MedCity Roller Derby back for first game since 2019: 'I get goosebumps just thinking about it'
"Being a part of this team has been the greatest thing,” Pirate said. “They're a huge support system. They’re a second family. I just love being a part of it.”
ROCHESTER — Tamara Tomfohrde — maybe better known as Pirate Queen — started playing roller derby 11 years ago, after hearing about the MedCity Roller Derby team from her mom, aka Mama Pirate.
The team was new, and it attempted to recruit players from a Craigslist advertisement. Mama Pirate’s friend and coworker was a founder of the team, and she wanted to know if one of Mama Pirate’s daughters would like to play.
And Pirate, who had never played a contact sport before, signed up.
“Playing roller derby is like out of left field for me,” she said. “When I started, even now, people are like, ‘You play roller derby? What now?’”
But, at 35, Pirate isn’t giving up the skates. She and her derby team laced up their skates Saturday night, March 18, for their first game since 2019.
Roller derby, for many people, is the widely popular sport from the 1970s and 80s where people skated around a bank track and got hit over the rail and clotheslined constantly. But Pirate says roller derby isn’t the sport your grandma played anymore — it’s grown up since then, though it's still a full-contact sport.
MedCity Roller Derby plays on a flat track. Only quad skates are used, and everybody wears them, including referees.
“Each team puts out four blockers and a jammer, so there's 10 people on the track at a time,” Pirate said. “The object is for the jammer, who has the star on their helmet, is to fight their way through the pack of skaters while the pack is moving around the track. On her second pass, she scores points for every opposing blocker she passes.”
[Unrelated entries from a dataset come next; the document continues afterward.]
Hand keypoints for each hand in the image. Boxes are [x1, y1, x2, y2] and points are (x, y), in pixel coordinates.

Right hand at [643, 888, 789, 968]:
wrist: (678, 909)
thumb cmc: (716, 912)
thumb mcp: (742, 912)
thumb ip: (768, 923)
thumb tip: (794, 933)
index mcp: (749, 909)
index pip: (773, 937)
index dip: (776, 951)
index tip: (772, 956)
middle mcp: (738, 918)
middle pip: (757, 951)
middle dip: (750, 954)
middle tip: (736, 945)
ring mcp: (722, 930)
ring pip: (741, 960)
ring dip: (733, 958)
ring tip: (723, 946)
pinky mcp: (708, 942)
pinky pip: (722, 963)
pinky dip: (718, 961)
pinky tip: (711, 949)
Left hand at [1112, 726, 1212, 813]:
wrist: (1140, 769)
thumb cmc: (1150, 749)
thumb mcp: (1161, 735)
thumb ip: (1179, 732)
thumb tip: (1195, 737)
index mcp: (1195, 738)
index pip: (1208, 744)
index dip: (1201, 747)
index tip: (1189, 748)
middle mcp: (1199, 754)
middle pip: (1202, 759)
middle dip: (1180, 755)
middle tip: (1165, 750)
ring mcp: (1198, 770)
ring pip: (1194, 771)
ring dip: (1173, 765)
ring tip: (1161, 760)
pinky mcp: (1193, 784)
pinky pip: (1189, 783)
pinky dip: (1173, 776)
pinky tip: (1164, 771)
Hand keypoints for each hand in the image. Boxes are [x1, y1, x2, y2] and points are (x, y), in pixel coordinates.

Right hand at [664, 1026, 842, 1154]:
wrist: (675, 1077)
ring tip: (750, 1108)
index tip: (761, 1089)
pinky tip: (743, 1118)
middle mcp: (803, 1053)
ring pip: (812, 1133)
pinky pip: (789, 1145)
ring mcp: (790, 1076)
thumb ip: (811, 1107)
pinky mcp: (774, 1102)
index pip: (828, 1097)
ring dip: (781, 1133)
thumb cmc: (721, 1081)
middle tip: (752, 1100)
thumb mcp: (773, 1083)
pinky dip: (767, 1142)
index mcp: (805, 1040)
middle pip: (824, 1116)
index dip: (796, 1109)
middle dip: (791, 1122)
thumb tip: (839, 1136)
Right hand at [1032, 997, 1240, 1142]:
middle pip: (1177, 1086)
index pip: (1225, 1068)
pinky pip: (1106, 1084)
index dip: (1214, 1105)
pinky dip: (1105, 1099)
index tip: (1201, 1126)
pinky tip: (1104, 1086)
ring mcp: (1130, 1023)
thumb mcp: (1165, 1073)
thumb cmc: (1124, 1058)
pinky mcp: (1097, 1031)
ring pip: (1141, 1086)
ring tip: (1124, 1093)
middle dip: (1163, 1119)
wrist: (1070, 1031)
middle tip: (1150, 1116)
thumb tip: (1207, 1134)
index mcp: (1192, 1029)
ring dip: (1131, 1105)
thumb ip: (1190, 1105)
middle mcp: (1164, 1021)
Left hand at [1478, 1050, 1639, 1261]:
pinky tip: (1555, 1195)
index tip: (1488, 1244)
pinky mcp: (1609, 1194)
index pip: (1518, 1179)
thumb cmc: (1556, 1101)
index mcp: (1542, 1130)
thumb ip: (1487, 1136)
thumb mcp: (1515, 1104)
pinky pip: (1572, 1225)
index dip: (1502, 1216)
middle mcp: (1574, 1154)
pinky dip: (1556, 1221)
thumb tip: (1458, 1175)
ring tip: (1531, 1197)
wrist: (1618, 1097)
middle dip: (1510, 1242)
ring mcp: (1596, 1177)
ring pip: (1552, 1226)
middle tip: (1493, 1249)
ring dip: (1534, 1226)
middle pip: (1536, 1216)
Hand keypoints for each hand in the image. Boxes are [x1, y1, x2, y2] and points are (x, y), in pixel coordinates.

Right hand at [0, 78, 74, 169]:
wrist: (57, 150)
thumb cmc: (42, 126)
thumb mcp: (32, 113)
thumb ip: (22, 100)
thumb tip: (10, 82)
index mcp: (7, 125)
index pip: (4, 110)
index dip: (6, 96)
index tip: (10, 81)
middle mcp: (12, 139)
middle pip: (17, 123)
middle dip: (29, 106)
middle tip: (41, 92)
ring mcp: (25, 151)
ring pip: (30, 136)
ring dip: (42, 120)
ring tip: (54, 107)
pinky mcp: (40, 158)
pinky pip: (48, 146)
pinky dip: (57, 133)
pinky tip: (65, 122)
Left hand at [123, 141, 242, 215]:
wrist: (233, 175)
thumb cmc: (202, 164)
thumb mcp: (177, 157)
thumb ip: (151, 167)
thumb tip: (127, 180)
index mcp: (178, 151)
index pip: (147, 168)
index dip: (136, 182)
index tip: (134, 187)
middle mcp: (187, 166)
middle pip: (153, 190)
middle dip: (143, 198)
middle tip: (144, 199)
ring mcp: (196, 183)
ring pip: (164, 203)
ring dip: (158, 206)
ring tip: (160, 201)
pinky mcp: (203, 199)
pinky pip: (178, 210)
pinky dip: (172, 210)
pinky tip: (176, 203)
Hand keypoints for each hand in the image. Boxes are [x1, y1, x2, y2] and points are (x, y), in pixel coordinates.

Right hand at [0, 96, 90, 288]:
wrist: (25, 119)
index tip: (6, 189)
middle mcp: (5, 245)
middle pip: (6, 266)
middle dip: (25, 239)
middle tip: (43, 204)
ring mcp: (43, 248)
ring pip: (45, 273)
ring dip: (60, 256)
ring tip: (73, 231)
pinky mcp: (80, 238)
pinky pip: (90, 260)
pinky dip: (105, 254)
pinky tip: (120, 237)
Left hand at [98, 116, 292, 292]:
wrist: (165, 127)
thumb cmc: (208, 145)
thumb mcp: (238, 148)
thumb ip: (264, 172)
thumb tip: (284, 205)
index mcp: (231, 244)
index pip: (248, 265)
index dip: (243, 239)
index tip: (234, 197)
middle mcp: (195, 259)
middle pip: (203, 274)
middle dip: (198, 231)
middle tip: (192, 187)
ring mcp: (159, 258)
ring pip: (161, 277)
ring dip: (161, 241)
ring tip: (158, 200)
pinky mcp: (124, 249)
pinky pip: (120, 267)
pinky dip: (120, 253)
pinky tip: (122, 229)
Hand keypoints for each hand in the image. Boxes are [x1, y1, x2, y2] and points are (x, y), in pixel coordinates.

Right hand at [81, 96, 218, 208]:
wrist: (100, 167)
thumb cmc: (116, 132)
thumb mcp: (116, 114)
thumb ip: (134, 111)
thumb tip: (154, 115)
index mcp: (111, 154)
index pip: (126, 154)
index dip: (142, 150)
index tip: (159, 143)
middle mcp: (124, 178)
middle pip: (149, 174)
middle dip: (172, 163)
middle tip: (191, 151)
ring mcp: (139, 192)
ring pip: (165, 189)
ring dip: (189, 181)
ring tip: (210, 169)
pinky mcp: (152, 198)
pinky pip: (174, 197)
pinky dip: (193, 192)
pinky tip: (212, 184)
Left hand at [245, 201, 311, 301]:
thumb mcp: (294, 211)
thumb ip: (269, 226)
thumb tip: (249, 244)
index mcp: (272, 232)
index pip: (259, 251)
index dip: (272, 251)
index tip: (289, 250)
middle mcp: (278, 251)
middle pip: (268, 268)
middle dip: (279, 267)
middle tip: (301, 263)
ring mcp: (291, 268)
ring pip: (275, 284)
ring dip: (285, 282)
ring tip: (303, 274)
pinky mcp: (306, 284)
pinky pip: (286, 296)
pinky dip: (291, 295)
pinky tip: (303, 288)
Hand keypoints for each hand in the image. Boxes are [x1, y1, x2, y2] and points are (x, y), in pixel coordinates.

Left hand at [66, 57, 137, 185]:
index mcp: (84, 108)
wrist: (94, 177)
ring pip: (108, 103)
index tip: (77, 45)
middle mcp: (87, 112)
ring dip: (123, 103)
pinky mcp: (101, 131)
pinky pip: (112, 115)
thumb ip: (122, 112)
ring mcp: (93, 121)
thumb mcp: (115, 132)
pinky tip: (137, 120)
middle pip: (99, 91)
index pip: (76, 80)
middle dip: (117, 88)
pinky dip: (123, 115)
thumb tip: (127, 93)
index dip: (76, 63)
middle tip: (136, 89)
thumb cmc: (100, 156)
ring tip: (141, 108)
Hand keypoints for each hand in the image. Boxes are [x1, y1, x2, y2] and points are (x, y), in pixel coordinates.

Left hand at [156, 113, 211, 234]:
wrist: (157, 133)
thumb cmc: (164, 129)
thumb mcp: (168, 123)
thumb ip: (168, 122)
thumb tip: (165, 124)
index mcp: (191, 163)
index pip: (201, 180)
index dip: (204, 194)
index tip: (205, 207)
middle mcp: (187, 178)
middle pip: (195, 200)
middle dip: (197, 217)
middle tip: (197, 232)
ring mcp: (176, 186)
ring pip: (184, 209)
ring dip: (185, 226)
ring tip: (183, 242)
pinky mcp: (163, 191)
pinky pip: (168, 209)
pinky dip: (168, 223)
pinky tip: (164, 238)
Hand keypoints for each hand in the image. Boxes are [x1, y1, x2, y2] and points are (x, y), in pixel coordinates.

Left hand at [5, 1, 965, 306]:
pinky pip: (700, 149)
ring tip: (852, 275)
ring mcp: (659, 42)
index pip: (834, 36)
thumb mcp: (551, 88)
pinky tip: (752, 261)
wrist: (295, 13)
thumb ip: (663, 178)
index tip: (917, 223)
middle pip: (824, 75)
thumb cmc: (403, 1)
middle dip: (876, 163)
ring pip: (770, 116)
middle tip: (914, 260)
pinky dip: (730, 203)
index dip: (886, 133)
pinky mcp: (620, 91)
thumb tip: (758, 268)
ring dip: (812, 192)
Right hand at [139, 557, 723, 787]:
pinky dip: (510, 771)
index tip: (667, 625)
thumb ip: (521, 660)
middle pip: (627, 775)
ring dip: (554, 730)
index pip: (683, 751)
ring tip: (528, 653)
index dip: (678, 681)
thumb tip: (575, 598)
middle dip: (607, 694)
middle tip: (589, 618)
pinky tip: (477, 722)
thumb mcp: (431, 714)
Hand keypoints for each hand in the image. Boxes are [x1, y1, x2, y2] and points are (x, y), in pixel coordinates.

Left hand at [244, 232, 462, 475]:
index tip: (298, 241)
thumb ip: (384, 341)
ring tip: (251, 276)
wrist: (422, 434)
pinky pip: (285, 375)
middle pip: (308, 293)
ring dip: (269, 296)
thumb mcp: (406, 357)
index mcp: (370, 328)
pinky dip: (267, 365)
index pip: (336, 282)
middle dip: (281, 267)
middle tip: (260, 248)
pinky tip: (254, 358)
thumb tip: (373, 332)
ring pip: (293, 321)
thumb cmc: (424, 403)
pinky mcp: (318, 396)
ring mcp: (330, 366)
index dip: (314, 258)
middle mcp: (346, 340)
The fun of playing roller derby keeps Pirate and her teammates keep coming back, but it’s not the main reason.
“Really, just being a part of this team has been the greatest thing,” Pirate said. “They're a huge support system. They’re a second family. I just love being a part of it.”
Cat Thisius, or The Mad Catter, agrees. Sure, the exercise is nice, but she “wouldn't have met half of the people that I've come in contact with if it wasn't for derby,” she said.
The diverse, inclusive community has had such an impact on The Mad Catter that she’s stuck around roller derby since 2013, even after a breast cancer diagnosis. Derby is what helped Pirate through after the passing of Mama Pirate five years ago.
“This sense of community … I mean, this is my extended family,” The Mad Catter said. “We’ve all gone through some dark times in our lives, and derby seems to be the common denominator that has helped us through.”
Pirate and The Mad Catter are always excited to introduce people to roller derby, and the thrill of Saturday’s game and the chance to play in front of fans was clear on their faces.
“There's just something about having people in the stands cheering you on,” The Mad Catter said. “It's an amazing feeling.”
“The extra energy that having fans there brings is phenomenal,” Pirate added. “It can change the game.”
“I get goosebumps just thinking about it,” The Mad Catter said.